Compilation album
- Released: 1989
- Label: Telstar Records

chronology
|  | Deep Heat (1989) | Deep Heat 2 – The Second Burn (1989) |

= Deep Heat (compilation album) =

The first volume of Telstar Records' Deep Heat compilation series was released 4 March 1989 and contained 26 tracks. It was hugely successful and reached No. 1 on the Compilations Chart. It achieved a UK gold disc for album sales in excess of 100,000 copies.

==Track listing==
NB: Disc/cassette 1 (CD1 or Sides One and Two) features all 7" mixes while disc/cassette 2 (CD2/sides three and four) features all 12" mixes.

Side One
1. Adeva - "Respect"
2. Fast Eddie - "I Can Dance"
3. Richie Rich - "My D.J. (Pump It Up Some)"
4. Hard House - "Check This Out"
5. Hithouse - "Jack to the Sound of the Underground"
6. Sugar Bear - "Don't Scandalize Mine" (Vocal Mix)
7. Black Riot - "A Day in the Life"

Side Two
1. Royal House - "Yeah Buddy"
2. The Todd Terry Project - "Bango (To the Batmobile)"
3. Swan Lake - "In the Name of Love" (Club Mix)
4. Mr.
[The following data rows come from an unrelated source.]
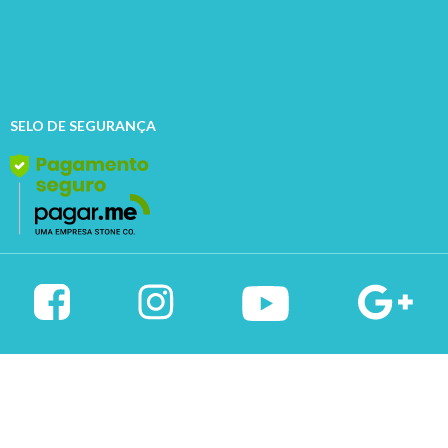
(11) 3569-6008
relacionamento@parceiropet.com.br
WhatsApp:
(11) 99001-9527
FORMAS DE PAGAMENTO
SELO DE SEGURANÇA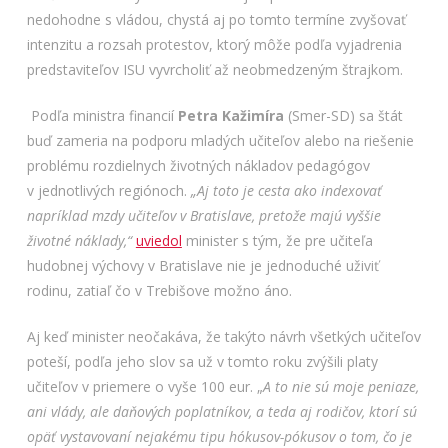
nedohodne s vládou, chystá aj po tomto termíne zvyšovať
intenzitu a rozsah protestov, ktorý môže podľa vyjadrenia
predstaviteľov ISU vyvrcholiť až neobmedzeným štrajkom.
Podľa ministra financií
Petra Kažimíra
(Smer-SD) sa štát
buď zameria na podporu mladých učiteľov alebo na riešenie
problému rozdielnych životných nákladov pedagógov
v jednotlivých regiónoch.
„Aj toto je cesta ako indexovať
napríklad mzdy učiteľov v Bratislave, pretože majú vyššie
životné náklady,“
uviedol
minister s tým, že pre učiteľa
hudobnej výchovy v Bratislave nie je jednoduché uživiť
rodinu, zatiaľ čo v Trebišove možno áno.
Aj keď minister neočakáva, že takýto návrh všetkých učiteľov
poteší, podľa jeho slov sa už v tomto roku zvýšili platy
učiteľov v priemere o vyše 100 eur. „
A to nie sú moje peniaze,
ani vlády, ale daňových poplatníkov, a teda aj rodičov, ktorí sú
opäť vystavovaní nejakému tipu hókusov-pókusov o tom, čo je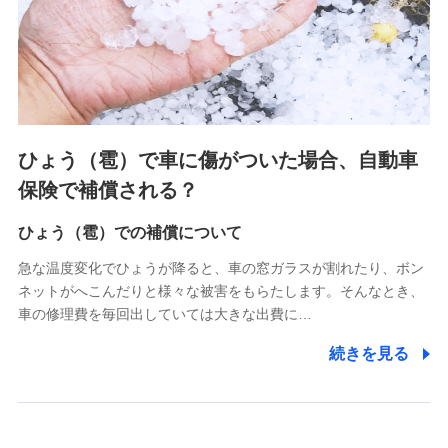
上記に係る連絡・手続き・管理等付帯業務を行うため
3.セミナー募集サイトから取得した個人情報
各種セミナーの案内、開催のため
上記に係る連絡・手続き・管理等付帯業務を行うため
4.家族・友達紹介にて取得した個人情報
ひょう（雹）で車に傷がついた場合、自動車
被紹介者への連絡、及び当社と取引のあるもしくは委託を受
保険で補償される？
けている保険会社・提携会社の保険その他に関する情報を提
供し、金融商品等の契約を勧奨するため
ひょう（雹）での補償について
アンケートやキャンペーン等の実施のため
上記に係る連絡・手続き・管理等付帯業務を行うため
急な温度変化でひょうが降ると、車の窓ガラスが割れたり、ボン
ネットがへこんだりと様々な被害をもらたします。そんなとき、
5.通話録音にて取得する情報
車の修理費を毎回出していては大きな出費に…
電話対応の品質向上およびお問合せ内容の正確な把握のため
続きを見る
6.採用応募者の個人情報
採用選考および入社手続を実施するため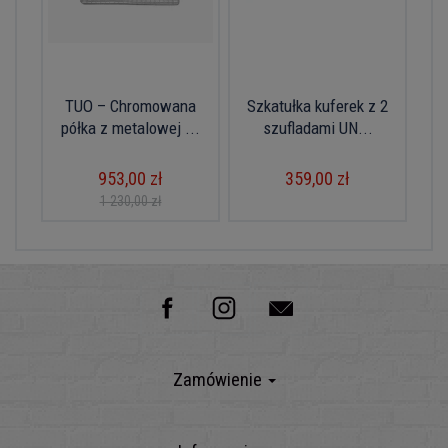
TUO – Chromowana
Szkatułka kuferek z 2
półka z metalowej ...
szufladami UN...
953,00 zł
359,00 zł
1 230,00 zł
Zamówienie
Lee - "Rock This Place" (UK Club Mix)
5. Wee Papa Girl Rappers - "Soulmate"
6. Joe Smooth - "Promised Land"
7. Petula Clark - "Downtown '88"

Side Three
1. Fast Eddie - "Hip House" (Deep Mix)
2. Milli Vanilli - "Girl You Know It's True"
3. Kevin Saunderson - "Bounce Your Body to the Box" (Exclusive Mike "Hitman" Wilson Remix)
4. John Paul Barrett - "Should've Known Better" (Club Mix)
5. Smith & Mighty - "Walk On ..."
6. Raze - "Break 4 Love" (English 12" Mix)

Side Four
1. Royal House - "Can You Party" (Club Mix)
2. Hithouse - "Jack to the Sound of the Underground" (Acid Mix)
3. Humanoid - "Stakker Humanoid" (Snowman Mix)
4. Baby Ford - "Chikki Chikki Ahh Ahh"
5. Donnell Rush - "Knockin' at My Door" (Club Mix)
6. Bootleggers - "Hot Mix 3" (X-Plicit Mix)

This was the first of eleven volumes released between 1989 and 1991.